Winterlich · ruhig · Hausbar mit Geduld

Dieser Orangenlikör ist ein Winterstück. Er lebt nicht vom Saft, sondern von der Schale. Genau das macht ihn februar­tauglich. Orangen gibt es jetzt reichlich, sie liegen schwer in der Hand, duften schon beim Schälen, und ihre Schalen tragen mehr Aroma als man glaubt. Wer im Februar einen Likör ansetzt, muss lernen, mit dem zu arbeiten, was da ist. Und da ist die Orange verlässlich.

Nach dem Essen passt dieser Likör gut, wenn es nicht zu süß sein soll. Er ist warm, leicht bitter, klar im Geschmack. Kein Feriengetränk, kein Sommerding. Eher etwas für den Moment, wenn der Tisch abgeräumt ist und man noch sitzen bleibt. Ein kleines Glas, nicht mehr. Die Schale gibt Tiefe, der Alkohol trägt, der Zucker hält alles zusammen.

Wichtig ist die Ruhe. Die Schalen dürfen nicht mit Gewalt behandelt werden. Kein Weißes dranlassen, keine Hast beim Abziehen. Was bitter ist, wird mit der Zeit nicht besser. Was sauber angesetzt ist, wird rund.

Orangenlikör - aus Schalen gezogen, winterlich gereift

  • 4 unbehandelte Orangen
  • 500 ml Korn oder Wodka
  • 250 g Zucker
  • 250 ml Wasser
  • 1 kleine Zimtstange

Die Orangen werden heiß gewaschen und gründlich abgetrocknet. Mit einem Sparschäler wird nur die äußere Schale abgezogen, das Weiße bleibt konsequent dran. Die Schalen kommen in ein großes Glas, der Alkohol wird aufgegossen, bis alles bedeckt ist. Die Zimtstange kommt dazu, dann wird das Glas verschlossen.

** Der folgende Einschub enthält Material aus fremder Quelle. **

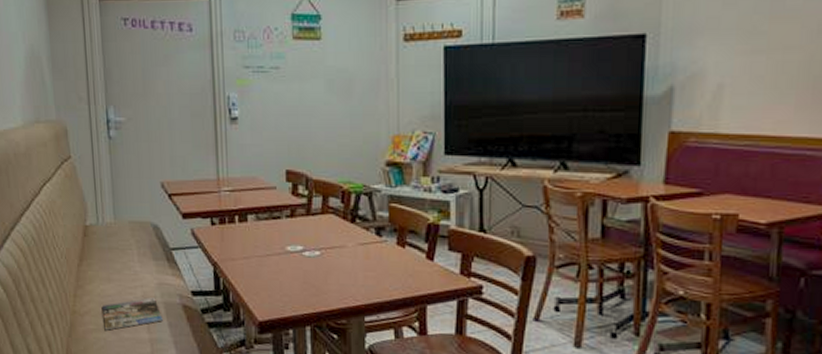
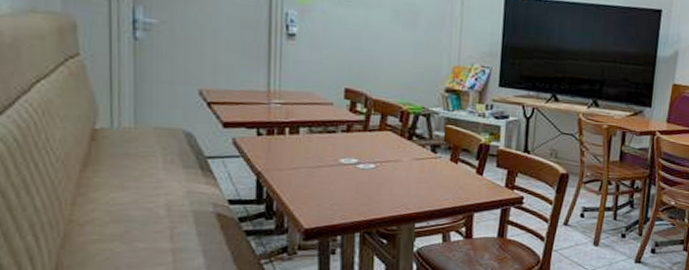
magazine: present [103,297,163,331] -> none [111,206,190,241]

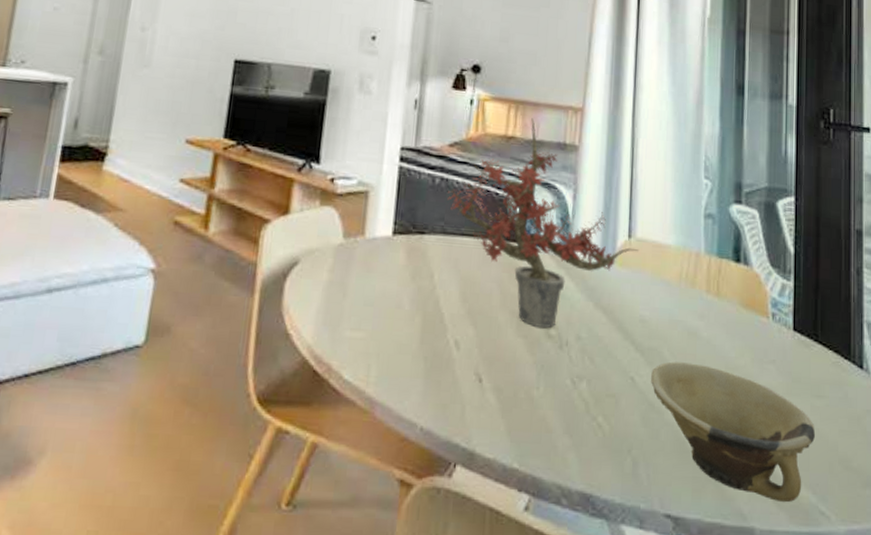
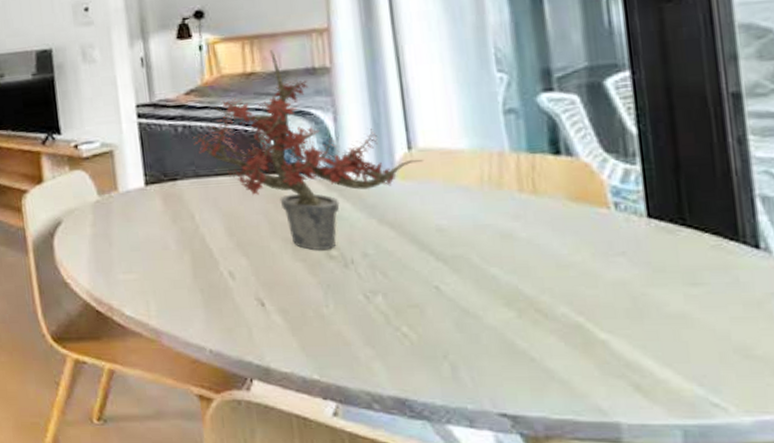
bowl: present [651,361,815,503] -> none [460,265,694,397]

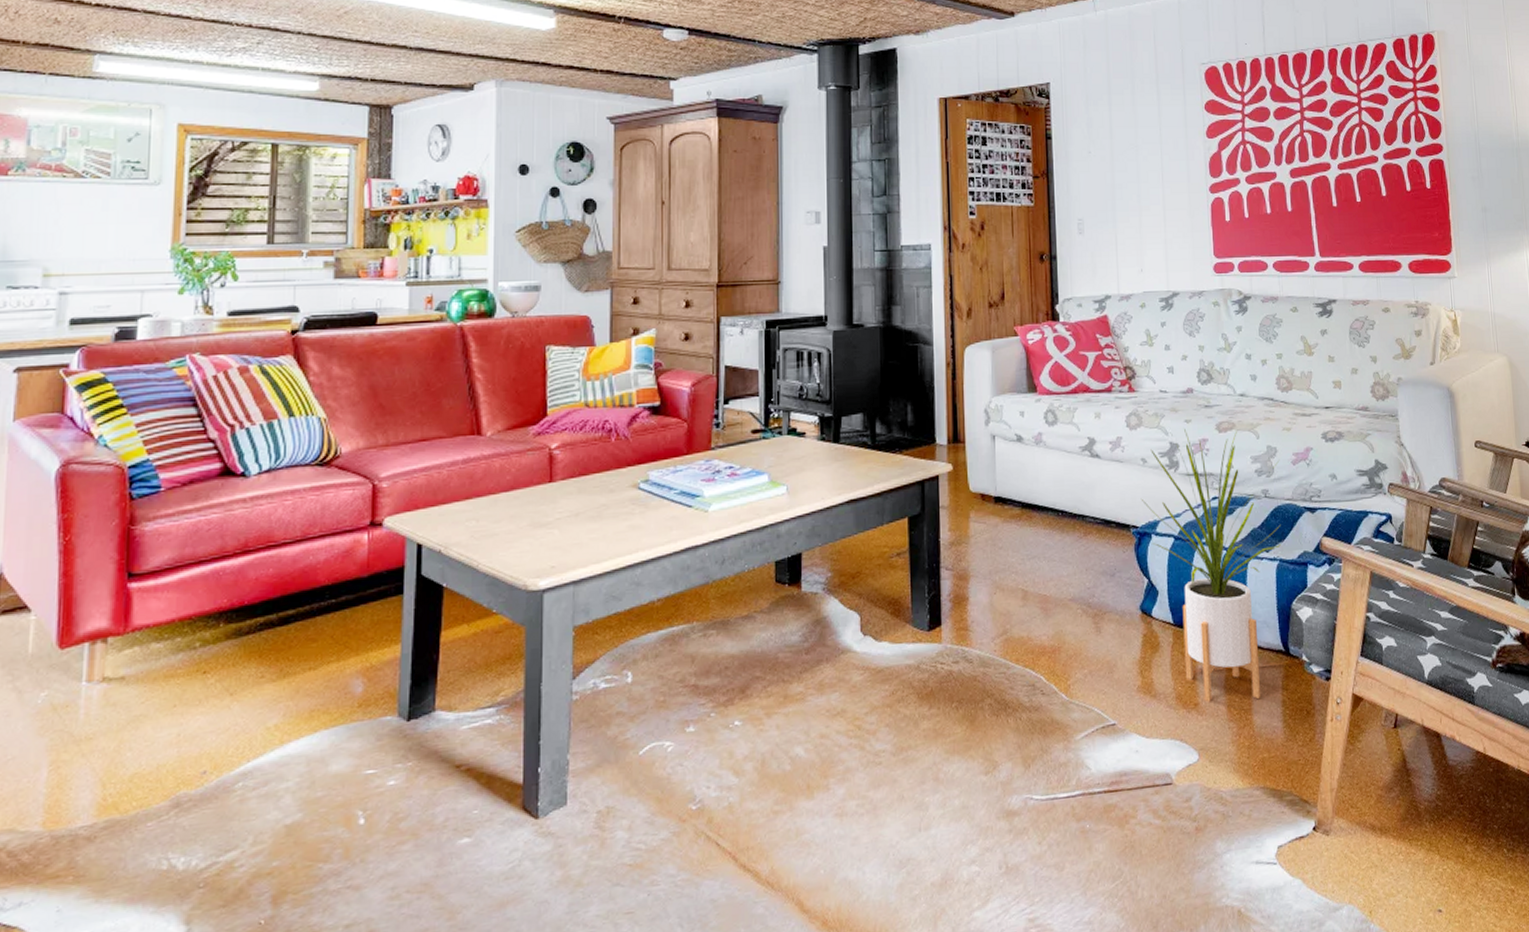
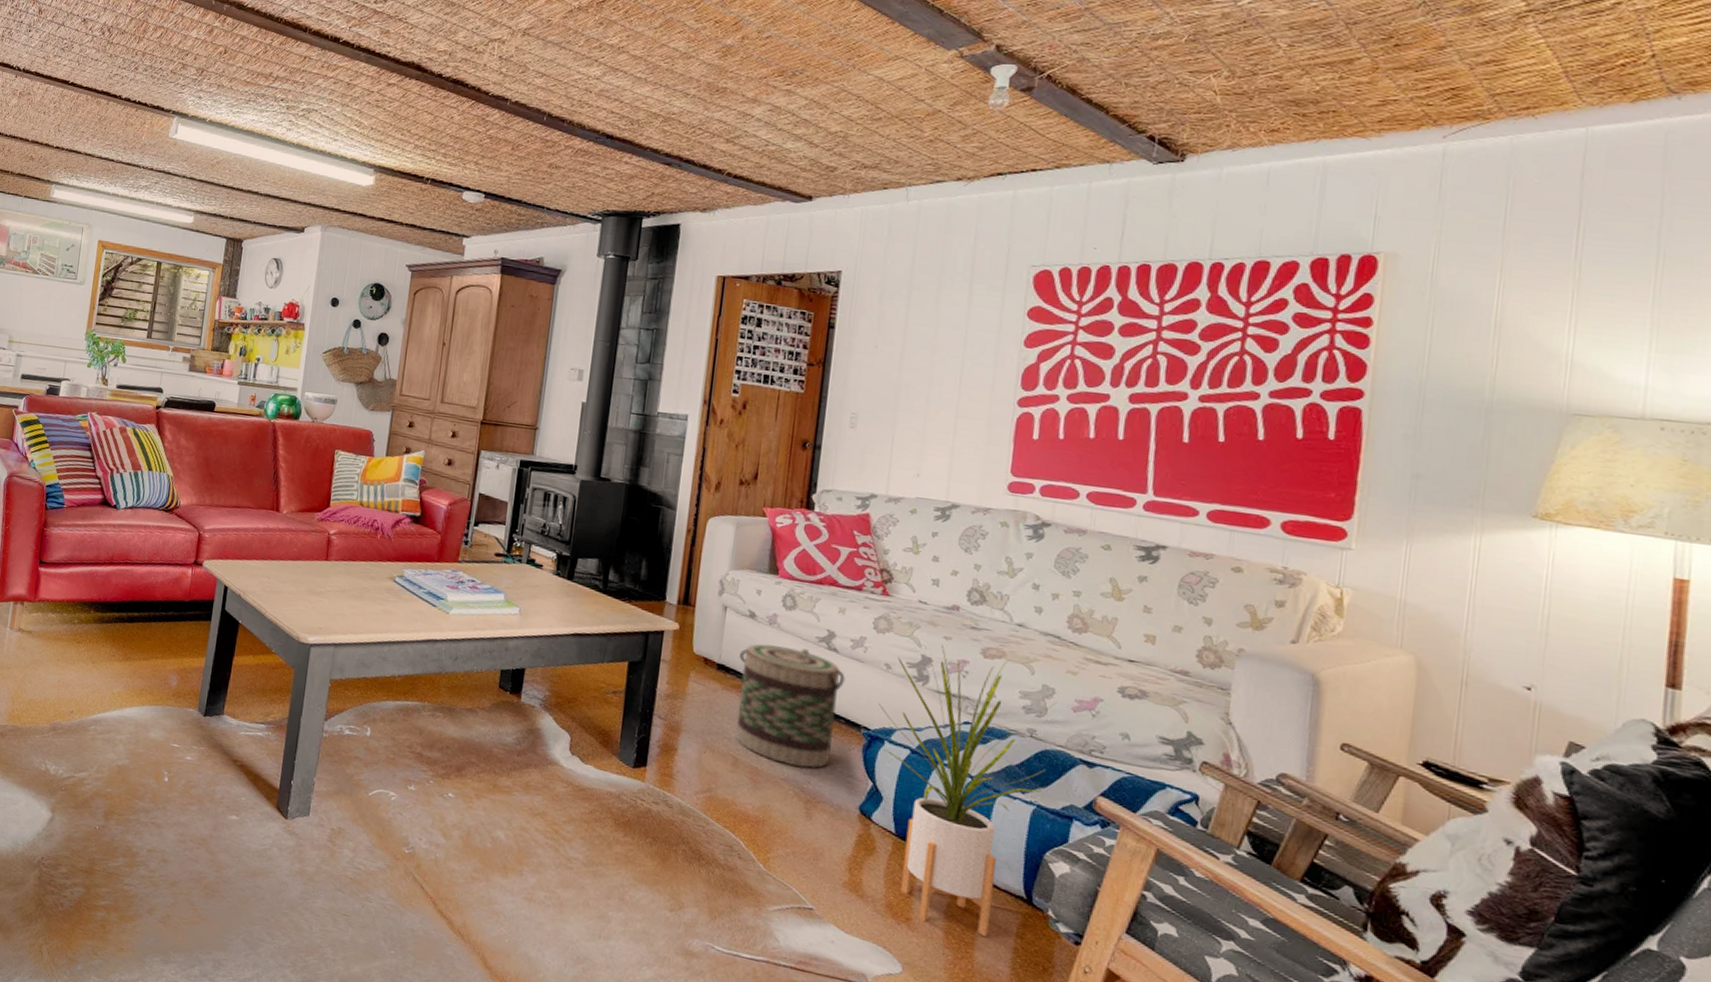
basket: none [1013,461,1110,584] -> present [735,643,845,769]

Der Ansatz steht drei bis vier Wochen bei Zimmertemperatur. Alle paar Tage wird das Glas leicht geschwenkt. Schütteln ist nicht nötig. Der Duft wird mit der Zeit runder, die Farbe kräftiger.

Nach der Ziehzeit wird die Flüssigkeit abgeseiht. Zucker und Wasser werden aufgekocht, bis sich alles gelöst hat. Der Sirup muss vollständig abkühlen, bevor er mit dem Orangenansatz vermischt wird. Danach wird der Likör abgefüllt und mindestens vier Wochen ruhig gestellt.

Typische Fehler und wie man sie rettet

  • Zu viel weiße Schale macht den Likör bitter, Zeit hilft hier nur begrenzt.
  • Ist er zu süß, kann man vorsichtig mit Alkohol strecken.
  • Fehlt Frische, hilft ein kleines Stück Zitronenschale beim Nachziehen.

Varianten und Tipps

  • Ohne Zimt wird der Likör klarer und trockener.
  • Mit etwas Vanille bekommt er mehr Tiefe.
  • Dunkler Zucker macht ihn schwerer und wärmer.
  • Kühl gelagert hält er problemlos ein Jahr und länger.

Heinz Tipp

  • Wenn die Küche beim Abziehen gut riecht, passt’s - wenn nicht, war zu viel Weißes dran.